▶ **Required action**: Copy all the records exactly, but keep the pictures out of your version.

▶ **Source data**:
-----

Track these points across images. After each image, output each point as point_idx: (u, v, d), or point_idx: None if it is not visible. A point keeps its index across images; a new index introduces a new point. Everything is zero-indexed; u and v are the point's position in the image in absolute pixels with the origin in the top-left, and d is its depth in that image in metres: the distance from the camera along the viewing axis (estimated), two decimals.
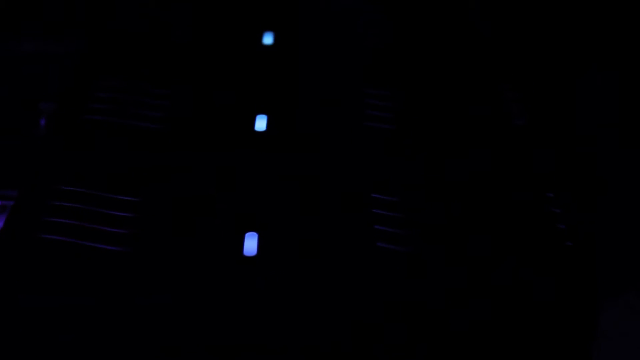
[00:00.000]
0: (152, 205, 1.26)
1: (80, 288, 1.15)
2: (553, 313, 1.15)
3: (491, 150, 1.39)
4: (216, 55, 1.58)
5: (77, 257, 1.18)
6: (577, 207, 1.29)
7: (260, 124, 1.42)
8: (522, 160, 1.37)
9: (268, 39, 1.63)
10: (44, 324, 1.12)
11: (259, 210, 1.26)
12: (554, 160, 1.38)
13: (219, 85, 1.50)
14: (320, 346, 1.11)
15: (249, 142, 1.38)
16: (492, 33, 1.65)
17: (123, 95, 1.47)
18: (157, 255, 1.19)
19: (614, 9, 1.69)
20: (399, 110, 1.47)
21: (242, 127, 1.41)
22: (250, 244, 1.20)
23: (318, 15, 1.71)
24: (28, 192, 1.27)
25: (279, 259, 1.19)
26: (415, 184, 1.32)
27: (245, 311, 1.14)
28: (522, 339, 1.13)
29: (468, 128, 1.43)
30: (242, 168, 1.33)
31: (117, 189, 1.28)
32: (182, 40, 1.62)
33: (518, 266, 1.20)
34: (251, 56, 1.58)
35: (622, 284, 1.22)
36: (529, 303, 1.16)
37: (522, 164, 1.37)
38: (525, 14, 1.70)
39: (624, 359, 1.15)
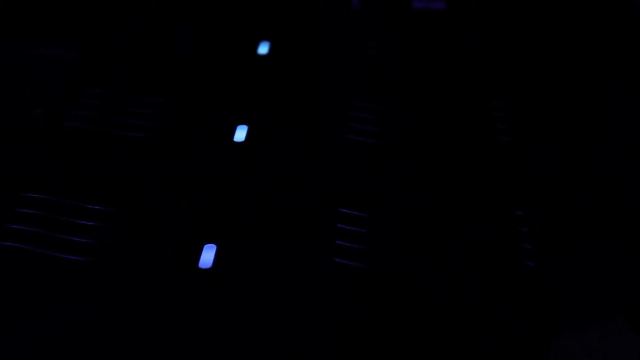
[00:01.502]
0: (119, 214, 1.27)
1: (38, 296, 1.16)
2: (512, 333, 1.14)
3: (472, 166, 1.37)
4: (208, 64, 1.58)
5: (36, 265, 1.19)
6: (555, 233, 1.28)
7: (240, 134, 1.42)
8: (504, 176, 1.36)
9: (263, 49, 1.63)
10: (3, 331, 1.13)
11: (222, 221, 1.26)
12: (539, 176, 1.37)
13: (204, 95, 1.51)
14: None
15: (226, 152, 1.38)
16: (489, 48, 1.63)
17: (108, 104, 1.48)
18: (117, 265, 1.20)
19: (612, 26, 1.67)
20: (385, 123, 1.45)
21: (221, 137, 1.42)
22: (207, 256, 1.20)
23: (316, 26, 1.70)
24: None
25: (232, 271, 1.19)
26: (391, 198, 1.31)
27: (201, 323, 1.14)
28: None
29: (453, 142, 1.42)
30: (215, 179, 1.33)
31: (87, 198, 1.30)
32: (179, 50, 1.63)
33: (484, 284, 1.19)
34: (244, 66, 1.58)
35: (611, 307, 1.21)
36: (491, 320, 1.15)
37: (503, 180, 1.35)
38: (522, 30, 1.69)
39: None
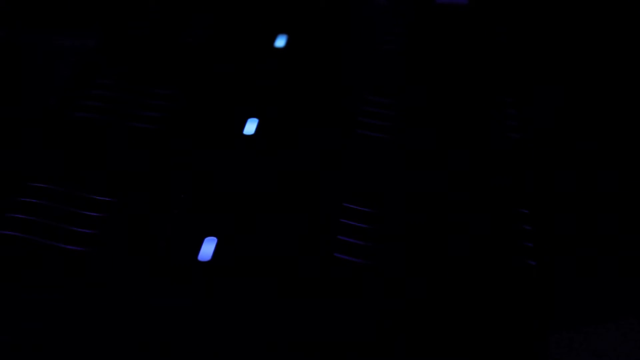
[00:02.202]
0: (123, 205, 1.27)
1: (36, 285, 1.16)
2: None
3: (481, 164, 1.35)
4: (223, 57, 1.58)
5: (36, 254, 1.19)
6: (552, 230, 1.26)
7: (250, 127, 1.41)
8: (511, 176, 1.34)
9: (281, 42, 1.62)
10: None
11: (225, 214, 1.25)
12: (547, 177, 1.34)
13: (217, 87, 1.50)
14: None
15: (234, 145, 1.37)
16: (504, 44, 1.62)
17: (118, 95, 1.48)
18: (117, 255, 1.20)
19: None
20: (397, 118, 1.44)
21: (231, 130, 1.41)
22: (207, 249, 1.19)
23: (337, 20, 1.69)
24: None
25: (232, 264, 1.18)
26: (395, 196, 1.29)
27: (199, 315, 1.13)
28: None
29: (462, 140, 1.40)
30: (220, 172, 1.32)
31: (92, 189, 1.29)
32: (194, 41, 1.62)
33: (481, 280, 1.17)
34: (260, 58, 1.57)
35: (623, 307, 1.19)
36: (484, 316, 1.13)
37: (510, 180, 1.33)
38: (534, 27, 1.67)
39: None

-----

▶ **Answer to this exercise**:
Track these points across images. After each image, output each point as point_idx: (u, v, d), or point_idx: None if it is not visible. A point keeps its index across images; a new index introduces a new point. Everything is zero-indexed; u and v are the point's position in the image in absolute pixels with the origin in the top-left, and d is its depth in that image in metres: the distance from the camera along the viewing axis (estimated), two decimals.
[00:00.000]
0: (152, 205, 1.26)
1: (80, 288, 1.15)
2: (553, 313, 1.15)
3: (491, 150, 1.39)
4: (216, 55, 1.58)
5: (77, 257, 1.18)
6: (577, 207, 1.29)
7: (260, 124, 1.42)
8: (522, 160, 1.37)
9: (268, 39, 1.63)
10: (44, 324, 1.12)
11: (259, 210, 1.26)
12: (554, 160, 1.38)
13: (219, 85, 1.50)
14: (320, 346, 1.11)
15: (249, 142, 1.38)
16: (492, 33, 1.65)
17: (123, 95, 1.47)
18: (157, 255, 1.19)
19: (614, 9, 1.69)
20: (399, 110, 1.47)
21: (242, 127, 1.41)
22: (250, 244, 1.20)
23: (318, 15, 1.71)
24: (28, 192, 1.27)
25: (279, 259, 1.19)
26: (415, 184, 1.32)
27: (245, 311, 1.14)
28: (522, 339, 1.13)
29: (468, 128, 1.43)
30: (242, 168, 1.33)
31: (117, 189, 1.28)
32: (182, 40, 1.62)
33: (518, 266, 1.20)
34: (251, 56, 1.58)
35: (622, 284, 1.22)
36: (529, 303, 1.16)
37: (522, 164, 1.37)
38: (525, 14, 1.70)
39: (624, 359, 1.15)
[00:01.502]
0: (119, 214, 1.27)
1: (38, 296, 1.16)
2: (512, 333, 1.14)
3: (472, 166, 1.37)
4: (208, 64, 1.58)
5: (36, 265, 1.19)
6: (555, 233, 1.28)
7: (240, 134, 1.42)
8: (504, 176, 1.36)
9: (263, 49, 1.63)
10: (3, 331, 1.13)
11: (222, 221, 1.26)
12: (539, 176, 1.37)
13: (204, 95, 1.51)
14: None
15: (226, 152, 1.38)
16: (489, 48, 1.63)
17: (108, 104, 1.48)
18: (117, 265, 1.20)
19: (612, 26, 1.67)
20: (385, 123, 1.45)
21: (221, 137, 1.42)
22: (207, 256, 1.20)
23: (316, 26, 1.70)
24: None
25: (232, 271, 1.19)
26: (391, 198, 1.31)
27: (201, 323, 1.14)
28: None
29: (453, 142, 1.42)
30: (215, 179, 1.33)
31: (87, 198, 1.30)
32: (179, 50, 1.63)
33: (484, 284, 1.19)
34: (244, 66, 1.58)
35: (611, 307, 1.21)
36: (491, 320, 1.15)
37: (503, 180, 1.35)
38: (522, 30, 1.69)
39: None
[00:02.202]
0: (123, 205, 1.27)
1: (36, 285, 1.16)
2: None
3: (481, 164, 1.35)
4: (223, 57, 1.58)
5: (36, 254, 1.19)
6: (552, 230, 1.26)
7: (250, 127, 1.41)
8: (511, 176, 1.34)
9: (281, 42, 1.62)
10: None
11: (225, 214, 1.25)
12: (547, 177, 1.34)
13: (217, 87, 1.50)
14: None
15: (234, 145, 1.37)
16: (504, 44, 1.62)
17: (118, 95, 1.48)
18: (117, 255, 1.20)
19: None
20: (397, 118, 1.44)
21: (231, 130, 1.41)
22: (207, 249, 1.19)
23: (337, 20, 1.69)
24: None
25: (232, 264, 1.18)
26: (395, 196, 1.29)
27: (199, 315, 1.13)
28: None
29: (462, 140, 1.40)
30: (220, 172, 1.32)
31: (92, 189, 1.29)
32: (194, 41, 1.62)
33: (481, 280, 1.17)
34: (260, 58, 1.57)
35: (623, 307, 1.19)
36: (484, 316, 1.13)
37: (510, 180, 1.33)
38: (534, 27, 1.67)
39: None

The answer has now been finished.